Well, the reason why I prefer “try before you buy” is, what happens if I paid for a story and I’m not interested ? app demos allows me to see if I like the writer’s style, game choices, and where the story is going. Then I decide to buy to continue the story. I personally have only been buying “free” titles with chapter fees. I don’t think I would jump into paying for a story off the bat ever. It’s a personal choice I guess, I’m sure there will always be people on both sides. Personally I don’t see a downside to demos, because the amount of payment ends up to be the same in the end, a couple dollars in total, one is upfront, the other is pay as you go.
Thanks for answering some of the questions though, really appreciated it.
That’s why there are demos on the CoG website. That way, people can still try it out and see if they like it, but the actual app won’t have a lot of bad reviews for people saying they’ve been “cheated” and all that nonsense.
That makes sense, but here’s another thing: If i’m already at my app store page at the game, I’m not going to close that, goto safari, open the CoG website, find the demo and try it out, it’s just too much work lol, I’m not THAT desperate to play, so for convenience, since I’m already at the app store, I prefer to just download and try it on the spot there. Call me lazy but I think instant gratification is really the new era now. =) Just a personal preference really.
Anyway, I submitted my game last night, don’t want to spoil it too much here, but it’s 13,000+ words, 2 mini games, multiple endings. I really hope my game doesn’t get 6 months to get published tho >.< …
13k? I think, in most cases, it has to be 50k+.
well, it has only 1 chapter of many, i haven’t written the rest yet.
on that note, is there a minimal requirement for words ? some hosted games are much shorter than mine, dilemma for example.
I just said it usually has to be at least 50,000 words. xD
lol okok, i meant officially, but ok, i’ll take 50,000 words.
4.) You have to set up the save points yourself, so you can put them wherever you want.

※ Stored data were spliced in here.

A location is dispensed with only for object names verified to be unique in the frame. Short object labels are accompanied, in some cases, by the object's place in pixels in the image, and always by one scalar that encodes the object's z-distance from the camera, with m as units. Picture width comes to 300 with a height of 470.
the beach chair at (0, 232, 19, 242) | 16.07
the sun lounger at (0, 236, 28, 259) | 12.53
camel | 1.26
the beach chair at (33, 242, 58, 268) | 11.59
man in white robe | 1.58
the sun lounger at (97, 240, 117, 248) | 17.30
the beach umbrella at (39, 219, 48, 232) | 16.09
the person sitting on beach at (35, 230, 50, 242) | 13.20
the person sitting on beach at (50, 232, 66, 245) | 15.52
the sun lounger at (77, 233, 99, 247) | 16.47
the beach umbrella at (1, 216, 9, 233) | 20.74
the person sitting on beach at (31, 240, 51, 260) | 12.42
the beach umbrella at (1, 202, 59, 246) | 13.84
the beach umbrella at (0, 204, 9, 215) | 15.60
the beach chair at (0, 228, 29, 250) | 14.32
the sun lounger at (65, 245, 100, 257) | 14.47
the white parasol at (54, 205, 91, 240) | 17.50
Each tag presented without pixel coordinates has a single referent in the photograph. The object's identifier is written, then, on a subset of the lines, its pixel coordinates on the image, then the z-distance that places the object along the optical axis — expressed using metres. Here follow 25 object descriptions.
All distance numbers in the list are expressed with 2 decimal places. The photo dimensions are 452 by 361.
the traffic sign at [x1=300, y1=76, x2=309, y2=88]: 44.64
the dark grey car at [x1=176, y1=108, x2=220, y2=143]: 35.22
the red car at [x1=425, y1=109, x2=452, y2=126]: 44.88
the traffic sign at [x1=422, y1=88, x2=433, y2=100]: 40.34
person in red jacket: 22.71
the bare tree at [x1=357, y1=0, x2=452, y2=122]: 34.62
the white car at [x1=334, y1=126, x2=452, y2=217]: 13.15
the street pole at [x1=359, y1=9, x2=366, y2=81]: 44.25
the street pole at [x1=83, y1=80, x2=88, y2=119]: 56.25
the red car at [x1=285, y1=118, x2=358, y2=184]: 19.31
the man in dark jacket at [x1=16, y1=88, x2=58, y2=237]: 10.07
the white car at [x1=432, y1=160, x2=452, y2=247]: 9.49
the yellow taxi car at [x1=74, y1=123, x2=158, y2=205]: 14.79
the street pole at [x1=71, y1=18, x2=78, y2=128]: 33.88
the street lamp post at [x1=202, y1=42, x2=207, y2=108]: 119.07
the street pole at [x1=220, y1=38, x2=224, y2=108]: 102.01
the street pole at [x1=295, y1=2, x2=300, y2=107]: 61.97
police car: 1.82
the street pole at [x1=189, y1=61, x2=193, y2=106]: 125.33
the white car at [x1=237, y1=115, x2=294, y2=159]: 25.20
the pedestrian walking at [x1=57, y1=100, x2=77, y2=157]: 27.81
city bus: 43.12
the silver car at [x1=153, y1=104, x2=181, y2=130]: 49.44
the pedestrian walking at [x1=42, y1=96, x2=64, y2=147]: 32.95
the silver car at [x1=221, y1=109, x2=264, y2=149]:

But from the choicescript wiki I found:
“Note that when CoG releases a finished game, whether Official or Hosted, they will add a permanent “hard save” feature if your game warrants one. For that final release you will first need to remove any existing “hard save” system scripting from your game, as it is not presently supported by CoG.”
I thought you meant checkpoints. A hard save is just something that allows the app to constantly save your progress. So if you exit out of the app and then go back to it, you’re still in the same place as you were.
On this same topic, do you think it would be an issue if at the very beginning, before the game even starts, it says that it’s a one chapter demo with the option to purchase the rest at the end?
That might help a little bit, but the biggest problem is that you can download the app for free, so many people think that the entire thing is going to be free, and then get really angry when they realize they have to purchase the remaining chapters. I think the best solution is to just make them all pay-to-play, and include the link to the online demo in the description of the app.
Well I know demo’s can be useful, you just have to somehow get around some people’s expectations of getting everything free. What if two versions were released, one being full price and the other being the demo, the demo one clearly stating either in the description or title that’s it’s a demo?
Ok, so let me try to understand this, what you mean is, I create all of the soft saves, so if the player dies, they can restart from the last soft save. CoG creates the hard save (if it warrants one), so when a player exits game, they can return to the same page again later. Is that the difference ?
Yeah, basically. The only checkpoints are the ones that you set up yourself.
I just think having the link to the online demo in the description of the app is the best solution. People can’t give it bad reviews on the webpage if they wanted the whole thing to be free, and it’d make it so more people would buy the actual app.